[Supplied records — start]

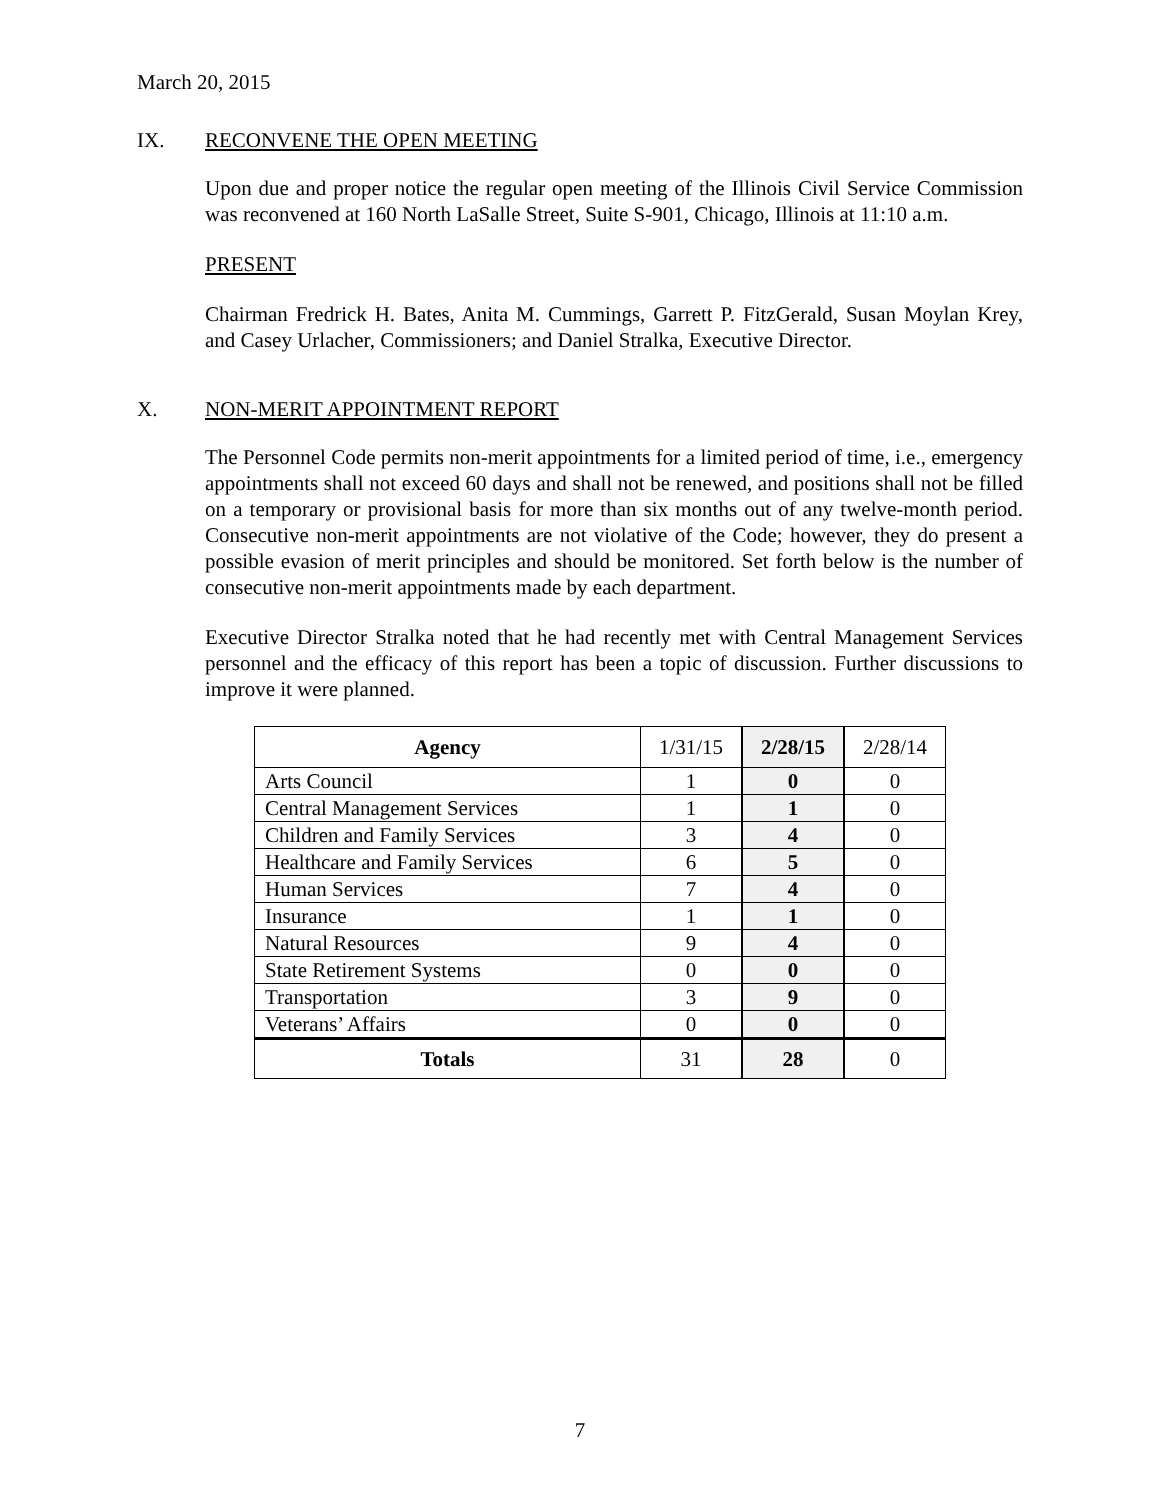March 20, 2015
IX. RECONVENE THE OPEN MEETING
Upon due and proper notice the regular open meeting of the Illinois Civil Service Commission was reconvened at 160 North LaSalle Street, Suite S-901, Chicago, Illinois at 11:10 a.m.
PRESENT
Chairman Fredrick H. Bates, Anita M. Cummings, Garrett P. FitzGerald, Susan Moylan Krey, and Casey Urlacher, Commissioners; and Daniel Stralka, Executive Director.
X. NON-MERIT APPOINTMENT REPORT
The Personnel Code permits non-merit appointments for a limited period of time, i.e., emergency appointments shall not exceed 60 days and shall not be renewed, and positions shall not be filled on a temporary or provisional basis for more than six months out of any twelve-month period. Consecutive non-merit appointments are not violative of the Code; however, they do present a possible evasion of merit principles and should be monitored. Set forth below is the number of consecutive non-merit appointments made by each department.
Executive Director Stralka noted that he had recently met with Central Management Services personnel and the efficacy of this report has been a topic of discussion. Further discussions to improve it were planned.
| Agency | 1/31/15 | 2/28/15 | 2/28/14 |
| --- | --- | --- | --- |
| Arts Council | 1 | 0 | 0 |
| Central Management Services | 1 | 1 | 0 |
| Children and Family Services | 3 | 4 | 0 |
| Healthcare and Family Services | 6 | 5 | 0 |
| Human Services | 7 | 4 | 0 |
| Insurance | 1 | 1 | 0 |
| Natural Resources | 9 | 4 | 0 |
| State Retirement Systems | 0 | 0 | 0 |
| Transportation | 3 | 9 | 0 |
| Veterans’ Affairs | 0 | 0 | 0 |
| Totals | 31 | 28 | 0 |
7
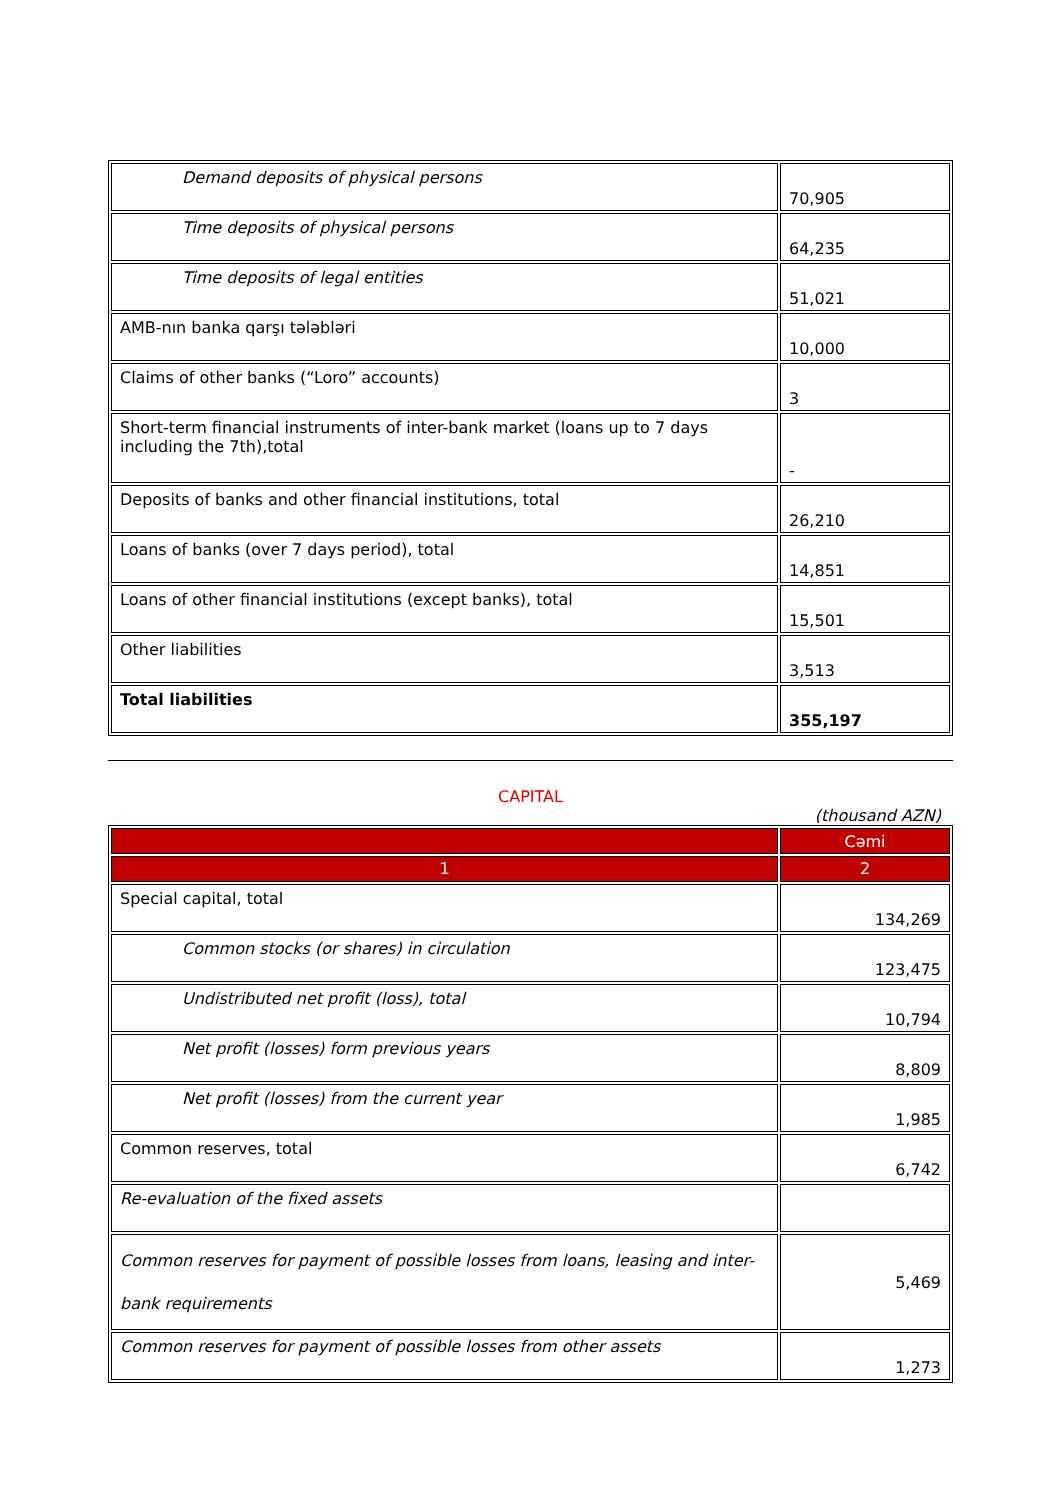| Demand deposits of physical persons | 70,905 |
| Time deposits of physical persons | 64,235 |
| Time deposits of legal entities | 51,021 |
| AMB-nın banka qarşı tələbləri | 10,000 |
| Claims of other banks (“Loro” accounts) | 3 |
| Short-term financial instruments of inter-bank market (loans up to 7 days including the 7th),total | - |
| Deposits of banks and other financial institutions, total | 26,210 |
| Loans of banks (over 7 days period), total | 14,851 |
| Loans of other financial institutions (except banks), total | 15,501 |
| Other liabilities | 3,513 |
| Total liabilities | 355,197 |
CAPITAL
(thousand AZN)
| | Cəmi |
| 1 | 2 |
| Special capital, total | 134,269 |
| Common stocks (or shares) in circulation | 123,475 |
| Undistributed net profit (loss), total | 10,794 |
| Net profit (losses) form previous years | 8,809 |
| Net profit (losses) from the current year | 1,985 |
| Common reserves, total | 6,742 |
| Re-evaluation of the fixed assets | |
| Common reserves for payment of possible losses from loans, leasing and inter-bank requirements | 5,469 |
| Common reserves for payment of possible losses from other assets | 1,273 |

[Supplied records — finish]

▸ **Work task**
Find every line in the records that uses the string "Common", then copy it.

▸ **Answer section**
| Common stocks (or shares) in circulation | 123,475 |
| Common reserves, total | 6,742 |
| Common reserves for payment of possible losses from loans, leasing and inter-bank requirements | 5,469 |
| Common reserves for payment of possible losses from other assets | 1,273 |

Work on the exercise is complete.